Negative Aspects of Material Handling Systems

It is bad engineering and worse management practice to look only at benefits and to ignore limitations. Handling systems, at times, have consequences that may be distinctly negative. These too, should be evaluated before the changes are adopted. Some such possible disadvantages are

1) Additional capital investment:

It must be verified that the cost of the handling system is more attractively invested in the system under consideration than in any other part of the business. It should be assured that the gains expected are not based upon a more mechanized system v/s present practice, but rather the proposed new system v/s the best version of present practice.

2) Loss of flexibility

Proposed system must be flexible enough to be economically and quickly adapted to the likely range of changes in the product or production techniques. If not, change over cost and time loss must be included in the evaluation, or it must be shown that the investment will be satisfactorily recovered before the proposed handling system will require modification.

3) Vulnerability to downtime;

Since a handling system is a composite of mechanical and electrical machinery and controls, it must be recognized that it may break down at any times. What happens than how long will it take to get back to service and what will be done when repairs are being made. If this is serious-, the handling system must be re-design to provide for better reliability, for alternate handling techniques in event of breakdown or for in-process- storage that can feed subsequent operations while be system is being repaired. All of these can result in additional costs that must be charged against the handling system.

4) Maintenance

If it is planned to install additional handling mechanization, almost surely it will be necessary to take on more maintenance. This may mean the addition of new maintenance skills, or a provision for obtaining them when needed. It may be that extra pieces of handling equipment should be provided for use during downtime or breakdowns. It may be necessary to plan for periodic overhauls by skilled technicians. It may be necessary to carry a large supply of repairs parts, or a new or enlarged maintenance facility and staff may be required.
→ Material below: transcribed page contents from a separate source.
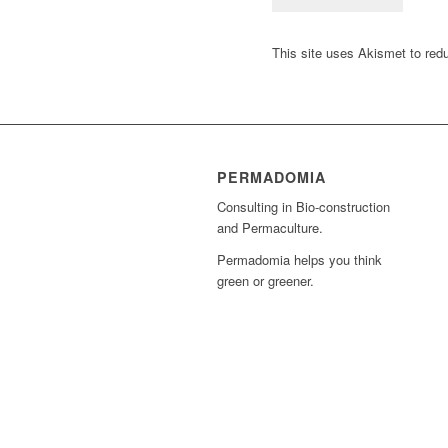
This site uses Akismet to re
PERMADOMIA
Consulting in Bio-construction
and Permaculture.
Permadomia helps you think
green or greener.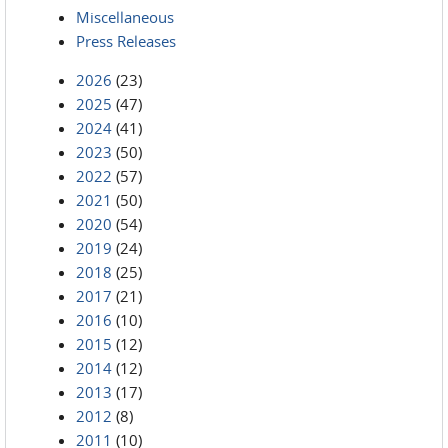
Miscellaneous
Press Releases
2026
(23)
2025
(47)
2024
(41)
2023
(50)
2022
(57)
2021
(50)
2020
(54)
2019
(24)
2018
(25)
2017
(21)
2016
(10)
2015
(12)
2014
(12)
2013
(17)
2012
(8)
2011
(10)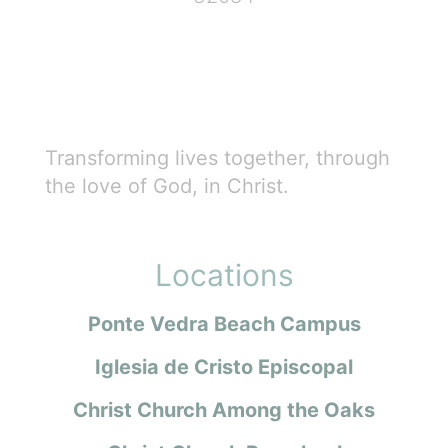
Transforming lives together, through
the love of God, in Christ.
Locations
Ponte Vedra Beach Campus
Iglesia de Cristo Episcopal
Christ Church Among the Oaks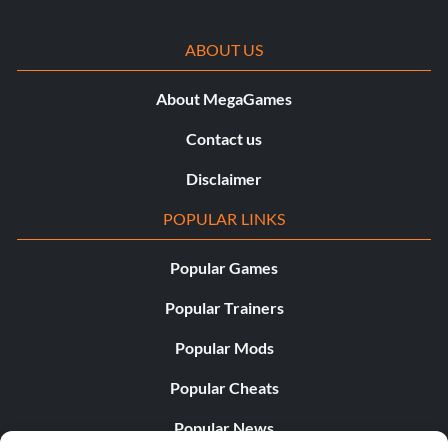
ABOUT US
About MegaGames
Contact us
Disclaimer
POPULAR LINKS
Popular Games
Popular Trainers
Popular Mods
Popular Cheats
Popular News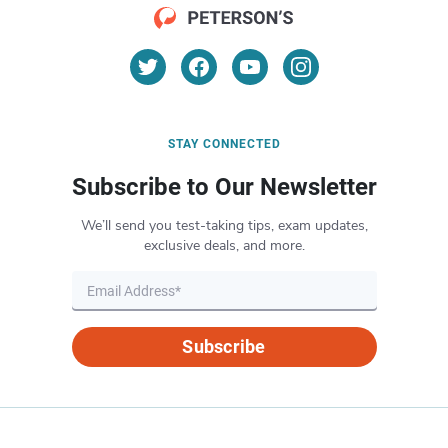
STAY CONNECTED
Subscribe to Our Newsletter
We’ll send you test-taking tips, exam updates,
exclusive deals, and more.
Subscribe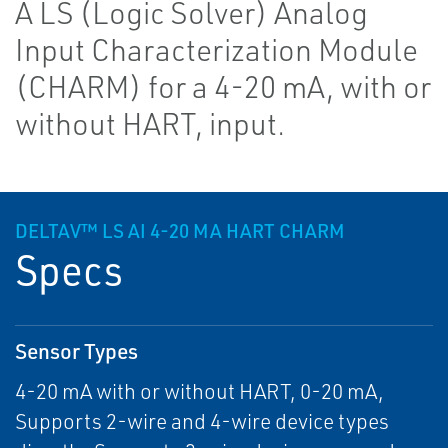
A LS (Logic Solver) Analog
Input Characterization Module
(CHARM) for a 4-20 mA, with or
without HART, input.
DELTAV™ LS AI 4-20 MA HART CHARM
Specs
Sensor Types
4-20 mA with or without HART, 0-20 mA,
Supports 2-wire and 4-wire device types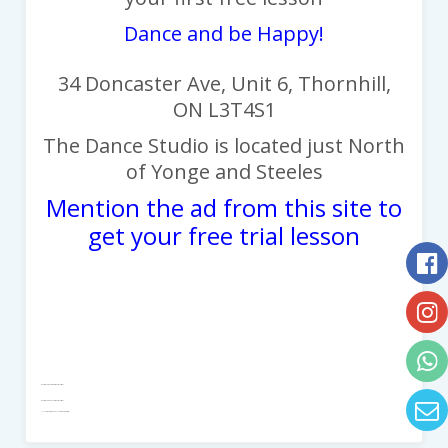
Dance and be Happy!
34 Doncaster Ave, Unit 6, Thornhill,
ON L3T4S1
The Dance Studio is located j
ust North
of Yonge and Steeles
Mention the ad from this site to
get your free trial lesson
DanceWearChampions - Dance Lessons
DanceWear And Shoes - Dance Lessons
All Your Dancewear In 1 Place - Dance Lessons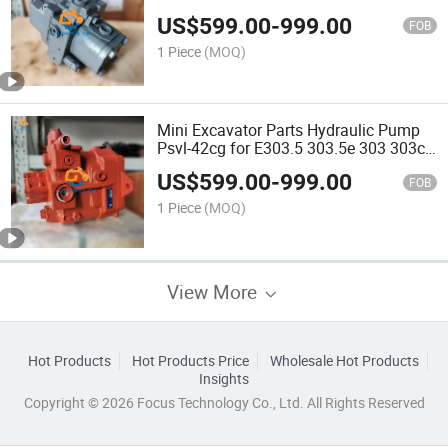
Kubota Kobelco
US$
599.00
-
999.00
FOB
1 Piece
(MOQ)
Mini Excavator Parts Hydraulic Pump
Psvl-42cg for E303.5 303.5e 303 303c
303cr 303ccr 304 Main Pump 284-
US$
599.00
-
999.00
8038 2848038
FOB
1 Piece
(MOQ)
View More
Hot Products
Hot Products Price
Wholesale Hot Products
Insights
Copyright © 2026 Focus Technology Co., Ltd. All Rights Reserved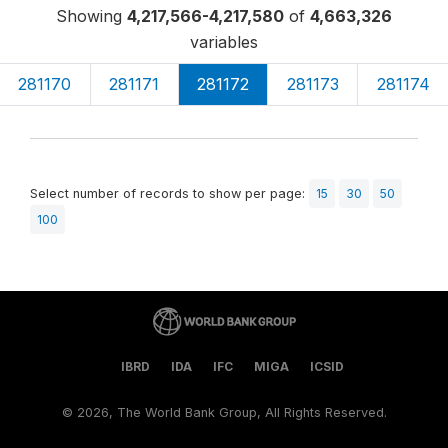
Showing
4,217,566-4,217,580
of
4,663,326
variables
281170
281171
281172
281173
281174
Select number of records to show per page:
15
30
50
100
IBRD
IDA
IFC
MIGA
ICSID
©
2026, The World Bank Group, All Rights Reserved.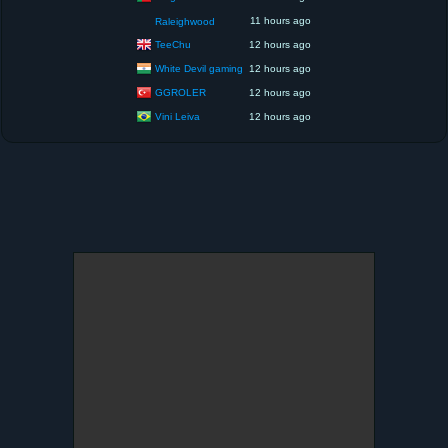
11 hours ago
Raleighwood
TeeChu
12 hours ago
White Devil gaming
12 hours ago
GGROLER
12 hours ago
Vini Leiva
12 hours ago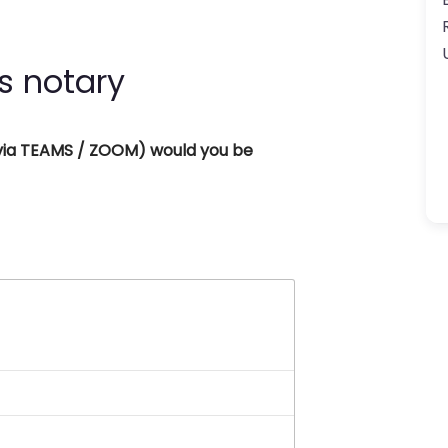
s notary
 (via TEAMS / ZOOM) would you be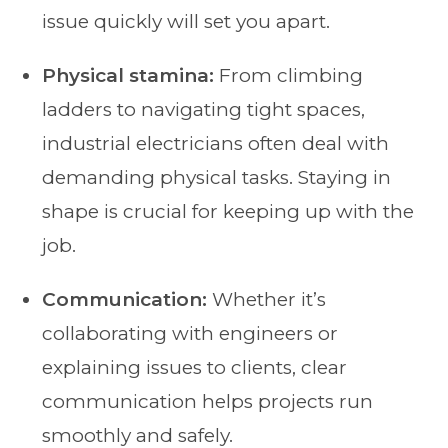
issue quickly will set you apart.
Physical stamina:
From climbing
ladders to navigating tight spaces,
industrial electricians often deal with
demanding physical tasks. Staying in
shape is crucial for keeping up with the
job.
Communication:
Whether it’s
collaborating with engineers or
explaining issues to clients, clear
communication helps projects run
smoothly and safely.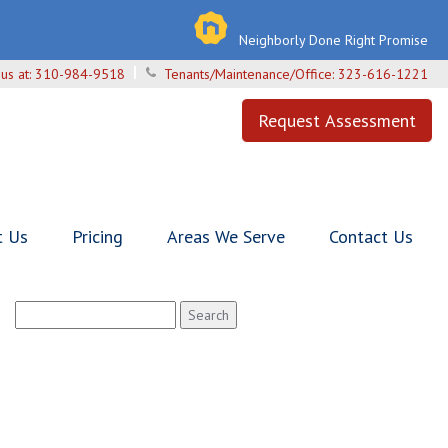
Neighborly Done Right Promise
 us at:
310-984-9518
Tenants/Maintenance/Office:
323-616-1221
Request Assessment
t Us
Pricing
Areas We Serve
Contact Us
Search
for: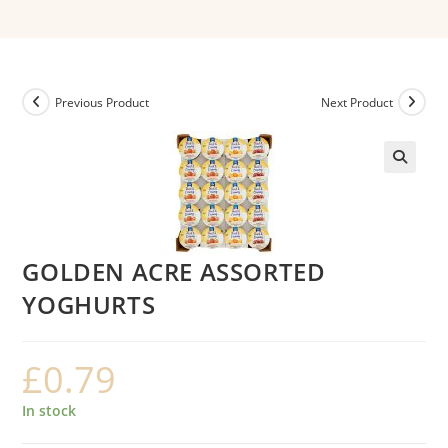
Previous Product
Next Product
GOLDEN ACRE ASSORTED
YOGHURTS
£
0.79
In stock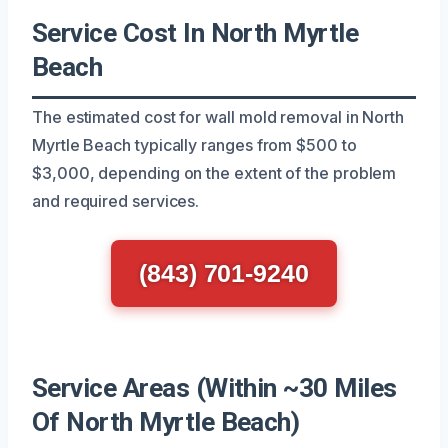
Service Cost In North Myrtle
Beach
The estimated cost for wall mold removal in North
Myrtle Beach typically ranges from $500 to
$3,000, depending on the extent of the problem
and required services.
(843) 701-9240
Service Areas (Within ~30 Miles
Of North Myrtle Beach)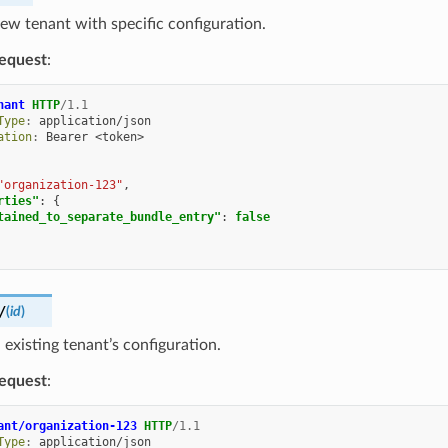
ew tenant with specific configuration.
equest
:
nant
HTTP
/
1.1
Type
:
application/json
ation
:
Bearer <token>
"organization-123"
,
rties"
:
{
tained_to_separate_bundle_entry"
:
false
/
(
id
)
existing tenant’s configuration.
equest
:
ant/organization-123
HTTP
/
1.1
Type
:
application/json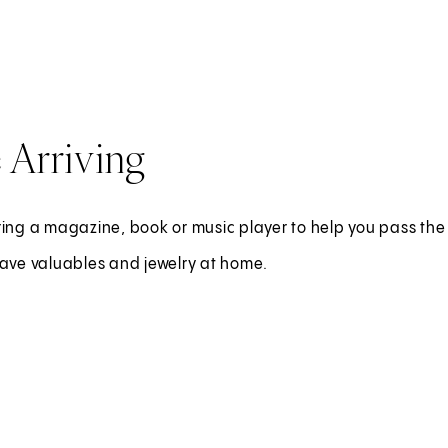
 Arriving
ing a magazine, book or music player to help you pass the 
eave valuables and jewelry at home.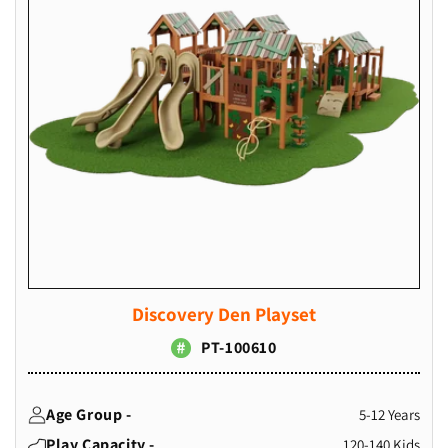
Discovery Den Playset
PT-100610
Age Group -
5-12 Years
Play Capacity -
120-140 Kids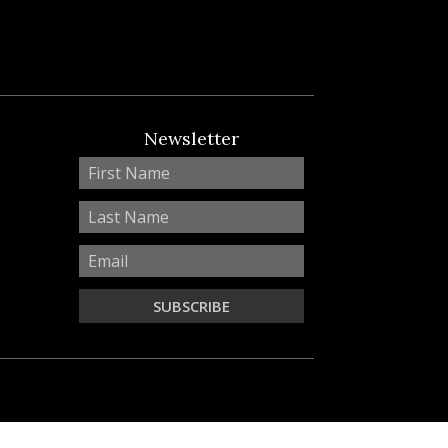
Newsletter
SUBSCRIBE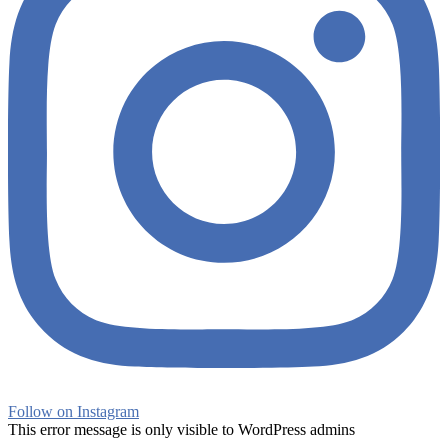
Follow on Instagram
This error message is only visible to WordPress admins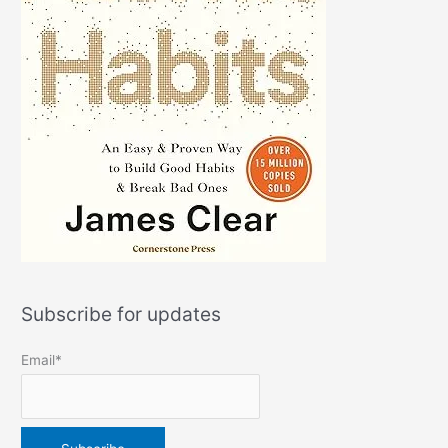
Subscribe for updates
Email*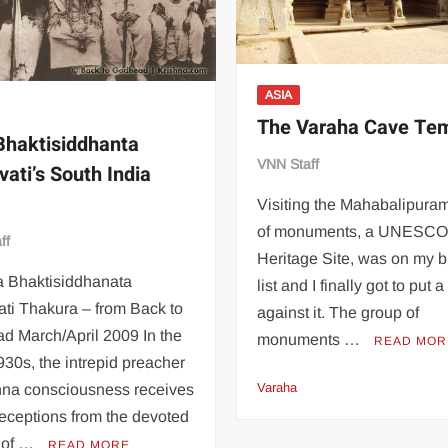
ASIA
The Varaha Cave Te
 Bhaktisiddhanta
VNN Staff
vati’s South India
Visiting the Mahabalipura
of monuments, a UNESCO
ff
Heritage Site, was on my 
a Bhaktisiddhanata
list and I finally got to put 
ti Thakura – from Back to
against it. The group of
d March/April 2009 In the
monuments …
READ MOR
930s, the intrepid preacher
Varaha
shna consciousness receives
eceptions from the devoted
 of …
READ MORE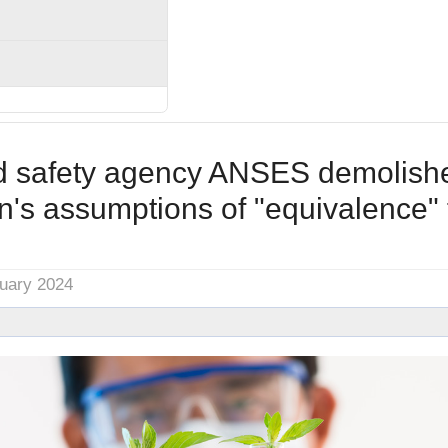
d safety agency ANSES demolish
's assumptions of "equivalence"
nuary 2024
5) Auxiliary equipment costs

Frequently a new handling system carries with it requirements that involve hidden or unrecognized costs for auxiliary equipment or service, e.g. adopting a fork lift truck means more than taking on the mobile equipment, its power supply, and its maintenance. The point of identifying this drawback is neither to discourage nor disparage the adaptation of modern handling methods, but to emphasize that a careful balance of the total benefits and limitations is required before wise decisions can be reached.